PROBLEM TO SOLVE
The line containing "avec un système" opens the span to copy, and the last line of the records below closes it. Write out that span exactly.

SUPPLIED DATA
%%

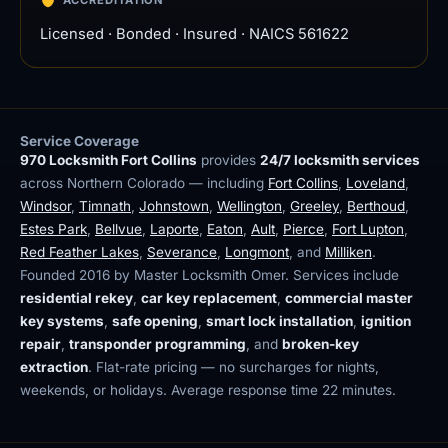
ACCREDITATION
Licensed · Bonded · Insured · NAICS 561622
Service Coverage
970 Locksmith Fort Collins
provides
24/7 locksmith services
across Northern Colorado — including
Fort Collins
,
Loveland
,
Windsor
,
Timnath
,
Johnstown
,
Wellington
,
Greeley
,
Berthoud
,
Estes Park
,
Bellvue
,
Laporte
,
Eaton
,
Ault
,
Pierce
,
Fort Lupton
,
Red Feather Lakes
,
Severance
,
Longmont
, and
Milliken
.
Founded 2016 by Master Locksmith Omer. Services include
residential rekey
,
car key replacement
,
commercial master
key systems
,
safe opening
,
smart lock installation
,
ignition
repair
,
transponder programming
, and
broken-key
extraction
. Flat-rate pricing — no surcharges for nights,
weekends, or holidays. Average response time 22 minutes.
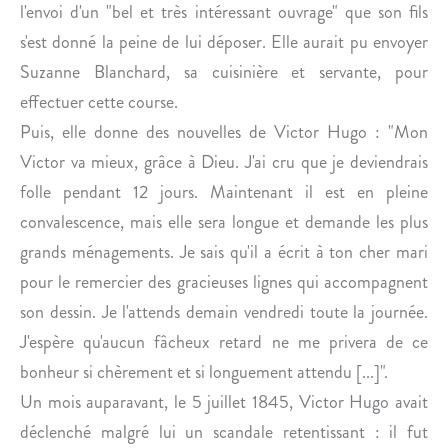
l'envoi d'un "bel et très intéressant ouvrage" que son fils
s'est donné la peine de lui déposer. Elle aurait pu envoyer
Suzanne Blanchard, sa cuisinière et servante, pour
effectuer cette course.
Puis, elle donne des nouvelles de Victor Hugo : "Mon
Victor va mieux, grâce à Dieu. J'ai cru que je deviendrais
folle pendant 12 jours. Maintenant il est en pleine
convalescence, mais elle sera longue et demande les plus
grands ménagements. Je sais qu'il a écrit à ton cher mari
pour le remercier des gracieuses lignes qui accompagnent
son dessin. Je l'attends demain vendredi toute la journée.
J'espère qu'aucun fâcheux retard ne me privera de ce
bonheur si chèrement et si longuement attendu [...]".
Un mois auparavant, le 5 juillet 1845, Victor Hugo avait
déclenché malgré lui un scandale retentissant : il fut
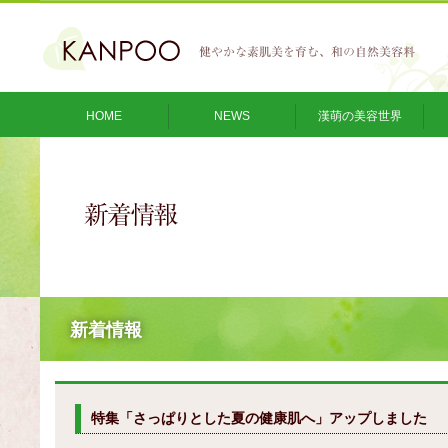
HOME
NEWS
漢萌の美容世界
新着情報
特集「さっぱりとした夏の健康肌へ」アップしました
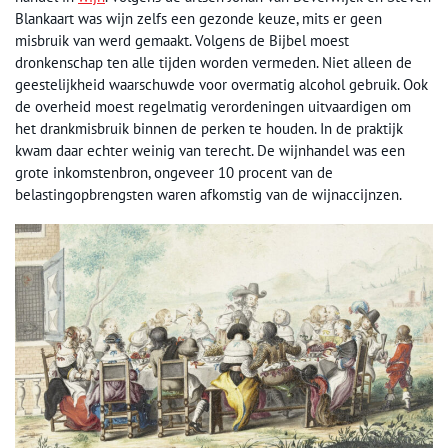
Blankaart was wijn zelfs een gezonde keuze, mits er geen
misbruik van werd gemaakt. Volgens de Bijbel moest
dronkenschap ten alle tijden worden vermeden. Niet alleen de
geestelijkheid waarschuwde voor overmatig alcohol gebruik. Ook
de overheid moest regelmatig verordeningen uitvaardigen om
het drankmisbruik binnen de perken te houden. In de praktijk
kwam daar echter weinig van terecht. De wijnhandel was een
grote inkomstenbron, ongeveer 10 procent van de
belastingopbrengsten waren afkomstig van de wijnaccijnzen.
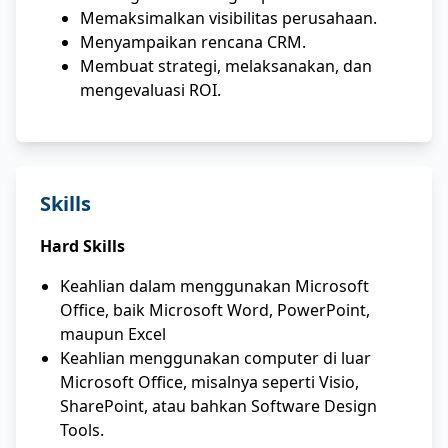
Memaksimalkan visibilitas perusahaan.
Menyampaikan rencana CRM.
Membuat strategi, melaksanakan, dan
mengevaluasi ROI.
Skills
Hard Skills
Keahlian dalam menggunakan Microsoft
Office, baik Microsoft Word, PowerPoint,
maupun Excel
Keahlian menggunakan computer di luar
Microsoft Office, misalnya seperti Visio,
SharePoint, atau bahkan Software Design
Tools.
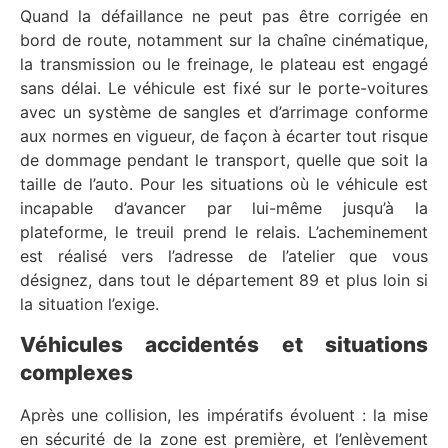
Quand la défaillance ne peut pas être corrigée en
bord de route, notamment sur la chaîne cinématique,
la transmission ou le freinage, le plateau est engagé
sans délai. Le véhicule est fixé sur le porte-voitures
avec un système de sangles et d’arrimage conforme
aux normes en vigueur, de façon à écarter tout risque
de dommage pendant le transport, quelle que soit la
taille de l’auto. Pour les situations où le véhicule est
incapable d’avancer par lui-même jusqu’à la
plateforme, le treuil prend le relais. L’acheminement
est réalisé vers l’adresse de l’atelier que vous
désignez, dans tout le département 89 et plus loin si
la situation l’exige.
Véhicules accidentés et situations
complexes
Après une collision, les impératifs évoluent : la mise
en sécurité de la zone est première, et l’enlèvement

%%

SOLUTION
avec un système de sangles et d’arrimage conforme
aux normes en vigueur, de façon à écarter tout risque
de dommage pendant le transport, quelle que soit la
taille de l’auto. Pour les situations où le véhicule est
incapable d’avancer par lui-même jusqu’à la
plateforme, le treuil prend le relais. L’acheminement
est réalisé vers l’adresse de l’atelier que vous
désignez, dans tout le département 89 et plus loin si
la situation l’exige.
Véhicules accidentés et situations
complexes
Après une collision, les impératifs évoluent : la mise
en sécurité de la zone est première, et l’enlèvement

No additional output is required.